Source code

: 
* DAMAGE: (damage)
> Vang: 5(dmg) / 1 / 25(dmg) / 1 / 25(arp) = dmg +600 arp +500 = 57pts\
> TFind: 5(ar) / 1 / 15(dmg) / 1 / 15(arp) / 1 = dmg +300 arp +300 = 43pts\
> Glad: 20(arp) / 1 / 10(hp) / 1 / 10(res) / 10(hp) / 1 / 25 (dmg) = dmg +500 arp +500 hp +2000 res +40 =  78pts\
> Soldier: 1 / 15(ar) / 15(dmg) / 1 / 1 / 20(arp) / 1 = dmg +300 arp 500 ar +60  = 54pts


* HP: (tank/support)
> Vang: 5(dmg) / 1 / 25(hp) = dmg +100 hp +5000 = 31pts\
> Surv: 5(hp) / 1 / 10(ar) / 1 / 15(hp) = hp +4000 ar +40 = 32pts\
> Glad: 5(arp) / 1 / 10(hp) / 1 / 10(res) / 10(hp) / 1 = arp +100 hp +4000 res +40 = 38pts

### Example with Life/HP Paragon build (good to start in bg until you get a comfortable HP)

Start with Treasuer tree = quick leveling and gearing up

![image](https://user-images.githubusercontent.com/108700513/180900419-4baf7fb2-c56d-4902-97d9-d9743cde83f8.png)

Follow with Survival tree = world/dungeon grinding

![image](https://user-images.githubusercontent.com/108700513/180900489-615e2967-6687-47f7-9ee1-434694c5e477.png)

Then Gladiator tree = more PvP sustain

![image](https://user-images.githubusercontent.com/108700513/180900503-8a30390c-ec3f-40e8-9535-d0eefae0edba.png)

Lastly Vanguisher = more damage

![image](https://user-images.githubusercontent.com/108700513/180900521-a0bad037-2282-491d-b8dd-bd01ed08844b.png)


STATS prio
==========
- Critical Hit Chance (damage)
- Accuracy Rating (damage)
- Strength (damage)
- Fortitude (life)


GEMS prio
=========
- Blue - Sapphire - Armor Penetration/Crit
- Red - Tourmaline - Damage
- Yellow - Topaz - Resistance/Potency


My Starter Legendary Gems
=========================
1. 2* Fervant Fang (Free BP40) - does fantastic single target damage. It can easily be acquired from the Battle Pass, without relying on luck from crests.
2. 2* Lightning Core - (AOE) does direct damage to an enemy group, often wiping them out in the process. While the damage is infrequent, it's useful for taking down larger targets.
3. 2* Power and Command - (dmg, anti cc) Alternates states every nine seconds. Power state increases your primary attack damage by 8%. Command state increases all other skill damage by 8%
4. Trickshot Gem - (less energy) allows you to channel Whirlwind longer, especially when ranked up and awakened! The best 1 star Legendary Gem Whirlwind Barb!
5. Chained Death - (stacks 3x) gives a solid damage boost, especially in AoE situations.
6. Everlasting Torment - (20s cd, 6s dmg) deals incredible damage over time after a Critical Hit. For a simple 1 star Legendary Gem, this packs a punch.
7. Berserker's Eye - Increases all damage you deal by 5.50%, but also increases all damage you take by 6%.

□ □ □ □ □ □ □

▶ _PROBLEM DESCRIPTION_
Give the lines from "Then Gladiator tree = more PvP sustain" through "- Fortitude (life)" as a JSON list of strings, with one string per line and blank lines omitted.

▶ _EXERCISE RESULT_
[
  "Then Gladiator tree = more PvP sustain",
  "![image](https://user-images.githubusercontent.com/108700513/180900503-8a30390c-ec3f-40e8-9535-d0eefae0edba.png)",
  "Lastly Vanguisher = more damage",
  "![image](https://user-images.githubusercontent.com/108700513/180900521-a0bad037-2282-491d-b8dd-bd01ed08844b.png)",
  "STATS prio",
  "==========",
  "- Critical Hit Chance (damage)",
  "- Accuracy Rating (damage)",
  "- Strength (damage)",
  "- Fortitude (life)"
]